COS-1 cells (15 × 10³) were seeded on glass coverslips, transfected with the various constructs (24 h), serum starved (16 h) and stimulated with EGF (15 min) or left unstimulated. Cells were fixed with 4% paraformaldehyde (30 min, 4°C) and permeabilized (0.05% Triton X-100, 10 min, room temperature). Cells were then stained with a mouse monoclonal anti-V5 followed by goat anti-mouse Alexa Fluor 594, and then with Alexa Fluor 488 phalloidin dye. Finally, glass coverslips were mounted on microscope slides using Vectashield antifade medium containing DAPI, and analyzed using an Olympus FluoView FV1000 apparatus, utilizing excitation spectral laser lines at 405, 488 and 568 nm. Signals from different fluorescent probes were taken in sequential scanning mode.
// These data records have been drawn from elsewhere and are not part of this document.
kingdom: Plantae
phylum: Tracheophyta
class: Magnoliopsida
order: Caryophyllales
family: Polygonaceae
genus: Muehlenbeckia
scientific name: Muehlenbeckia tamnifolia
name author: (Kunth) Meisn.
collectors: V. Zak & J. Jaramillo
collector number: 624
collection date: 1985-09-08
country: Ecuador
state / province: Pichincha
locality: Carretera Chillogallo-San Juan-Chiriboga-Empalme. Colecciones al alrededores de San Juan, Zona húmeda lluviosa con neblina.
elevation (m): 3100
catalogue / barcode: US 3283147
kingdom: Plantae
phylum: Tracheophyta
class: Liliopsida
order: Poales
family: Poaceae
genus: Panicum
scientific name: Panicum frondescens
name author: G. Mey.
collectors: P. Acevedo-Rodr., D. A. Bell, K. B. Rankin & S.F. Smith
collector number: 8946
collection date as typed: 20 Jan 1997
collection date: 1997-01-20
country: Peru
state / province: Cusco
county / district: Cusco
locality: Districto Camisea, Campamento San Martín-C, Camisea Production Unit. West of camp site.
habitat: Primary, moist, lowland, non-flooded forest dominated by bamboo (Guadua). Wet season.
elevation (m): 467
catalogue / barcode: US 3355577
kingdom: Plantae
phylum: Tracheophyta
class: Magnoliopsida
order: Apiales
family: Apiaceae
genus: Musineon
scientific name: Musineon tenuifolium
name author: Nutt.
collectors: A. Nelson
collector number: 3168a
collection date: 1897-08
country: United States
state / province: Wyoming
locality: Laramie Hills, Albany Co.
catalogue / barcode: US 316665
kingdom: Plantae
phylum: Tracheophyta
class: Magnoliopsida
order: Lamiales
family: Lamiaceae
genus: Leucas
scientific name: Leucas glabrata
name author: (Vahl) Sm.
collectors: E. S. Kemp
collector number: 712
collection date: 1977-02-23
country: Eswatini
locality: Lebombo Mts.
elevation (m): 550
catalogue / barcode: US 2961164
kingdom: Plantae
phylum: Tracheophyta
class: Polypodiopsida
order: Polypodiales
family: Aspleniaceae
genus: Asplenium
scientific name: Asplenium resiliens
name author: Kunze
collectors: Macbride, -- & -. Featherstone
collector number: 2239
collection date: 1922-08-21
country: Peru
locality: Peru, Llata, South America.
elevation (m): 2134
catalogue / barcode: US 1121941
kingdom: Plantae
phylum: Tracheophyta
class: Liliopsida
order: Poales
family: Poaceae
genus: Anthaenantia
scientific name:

Experimental animal procedures were approved by the local animal experiments committee of the Royal Netherlands Academy of Arts and Sciences (KNAW), and performed following local guidelines and policies in agreement with national and European law. Maintenance of zebrafish was performed as described previously (46,47). PTU (0.003%, v/v) was added to the E3 medium at 24 hpf to block pigmentation.

Zebrafish embryos were injected at the one-cell stage in the yolk with a mixture of 40 ng/μl mRNA encoding SHOC2 (WT or variant), and 50 ng/μl mRNA encoding GFP. GFP positive embryos were selected for phenotypic readouts. Images were collected using Leica M165 FC stereomicroscopes (Leica Biosystems, Wetzlar, Germany) and analyzed using ImageJ (U.S. National Institutes of Health, Bethesda, MD, USA). To determine epiboly defects, the ratio of the major (x) and minor (y) axis was determined in 11 hpf embryos. Lengths of 3 and 5 dpf anesthetized (0.1% MS-222) embryos were determined by lateral imaging. In situ hybridization was performed as described using myl7-specific probe in PTU-treated 3 dpf embryos (22). Alcian blue staining of the cartilage in PTU-treated 4 dpf embryos was performed as described (48). The ratio between the width of the head (x) and the distance from the back of the head to Meckel’s cartilage (y) was determined.

Statistical analysis was performed using GraphPad Prism 7.05 (GraphPad Software Inc., San Diego, CA, USA) using the analysis of variance complemented by Tukey’s honest significant difference test.

Conflict of Interest statement. The authors declare that they do not have any conflict of interest.